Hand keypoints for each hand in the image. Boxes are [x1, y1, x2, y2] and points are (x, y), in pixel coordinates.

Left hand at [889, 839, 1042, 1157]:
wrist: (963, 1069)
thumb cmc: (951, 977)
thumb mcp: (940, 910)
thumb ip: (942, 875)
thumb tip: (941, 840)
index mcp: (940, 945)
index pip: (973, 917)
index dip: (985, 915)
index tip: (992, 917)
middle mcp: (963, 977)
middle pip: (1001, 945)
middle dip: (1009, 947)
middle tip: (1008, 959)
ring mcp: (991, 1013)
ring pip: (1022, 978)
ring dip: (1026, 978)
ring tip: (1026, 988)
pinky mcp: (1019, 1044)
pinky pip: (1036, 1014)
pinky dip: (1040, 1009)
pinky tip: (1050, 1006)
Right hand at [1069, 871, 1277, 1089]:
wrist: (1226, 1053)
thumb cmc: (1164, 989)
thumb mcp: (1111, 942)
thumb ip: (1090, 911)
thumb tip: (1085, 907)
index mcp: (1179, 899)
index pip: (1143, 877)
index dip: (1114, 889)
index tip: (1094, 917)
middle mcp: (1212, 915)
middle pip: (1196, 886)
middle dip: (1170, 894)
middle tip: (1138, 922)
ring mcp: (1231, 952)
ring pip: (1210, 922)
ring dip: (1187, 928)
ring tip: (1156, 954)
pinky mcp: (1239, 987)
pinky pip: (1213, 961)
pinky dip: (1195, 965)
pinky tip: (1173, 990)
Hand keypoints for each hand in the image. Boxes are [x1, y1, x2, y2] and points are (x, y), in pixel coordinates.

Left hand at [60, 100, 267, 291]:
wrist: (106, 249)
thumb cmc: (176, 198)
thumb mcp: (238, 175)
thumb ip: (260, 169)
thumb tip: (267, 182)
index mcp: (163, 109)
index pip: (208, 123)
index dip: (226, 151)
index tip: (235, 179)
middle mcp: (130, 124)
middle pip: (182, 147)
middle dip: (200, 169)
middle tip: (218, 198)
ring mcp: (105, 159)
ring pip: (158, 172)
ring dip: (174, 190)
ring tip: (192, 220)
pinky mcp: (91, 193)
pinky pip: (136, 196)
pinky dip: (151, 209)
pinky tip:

Instructions to follow - Nothing in the data may be left out; copy every line exactly.

Exercise output -
Hand keypoints for each hand in the image. Boxes are [x1, y1, x2, y2] and points are (x, y), in pixel coordinates.

Left hand at [889, 839, 1042, 1157]:
wrist: (963, 1069)
thumb cmc: (951, 977)
thumb mcp: (940, 910)
thumb ip: (942, 875)
thumb tip: (941, 840)
index mcp: (940, 945)
index pip: (973, 917)
index dip: (985, 915)
index tip: (992, 917)
middle mcp: (963, 977)
middle pip: (1001, 945)
middle dip: (1009, 947)
middle tip: (1008, 959)
ring mcp: (991, 1013)
ring pip: (1022, 978)
ring dip: (1026, 978)
ring tip: (1026, 988)
pinky mcp: (1019, 1044)
pinky pip: (1036, 1014)
pinky dip: (1040, 1009)
pinky tip: (1050, 1006)
Right hand at [1069, 871, 1277, 1089]:
wrist: (1226, 1053)
thumb cmc: (1164, 989)
thumb mcp: (1111, 942)
thumb ip: (1090, 911)
thumb tip: (1085, 907)
index mcp: (1179, 899)
index pip: (1143, 877)
index dip: (1114, 889)
index tip: (1094, 917)
middle mcp: (1212, 915)
middle pip: (1196, 886)
middle dip: (1170, 894)
middle tip: (1138, 922)
ring mcp: (1231, 952)
ring pip: (1210, 922)
ring dip: (1187, 928)
ring tip: (1156, 954)
pinky mcp: (1239, 987)
pinky pip: (1213, 961)
pinky dip: (1195, 965)
pinky tip: (1173, 990)
Hand keypoints for each hand in the image. Boxes are [x1, y1, x2, y2] and points are (x, y), in pixel coordinates.

Left hand at [60, 100, 267, 291]:
wrist: (106, 249)
thumb cmc: (176, 198)
thumb mcp: (238, 175)
thumb ip: (260, 169)
thumb tip: (267, 182)
index mcp: (163, 109)
index pip: (208, 123)
index dip: (226, 151)
index tip: (235, 179)
middle mcp: (130, 124)
middle pip: (182, 147)
middle dip: (200, 169)
middle tip: (218, 198)
ring mcp: (105, 159)
ring pip: (158, 172)
ring dip: (174, 190)
ring tip: (192, 220)
pinky mcp: (91, 193)
pinky pip: (136, 196)
pinky dip: (151, 209)
pinky tip:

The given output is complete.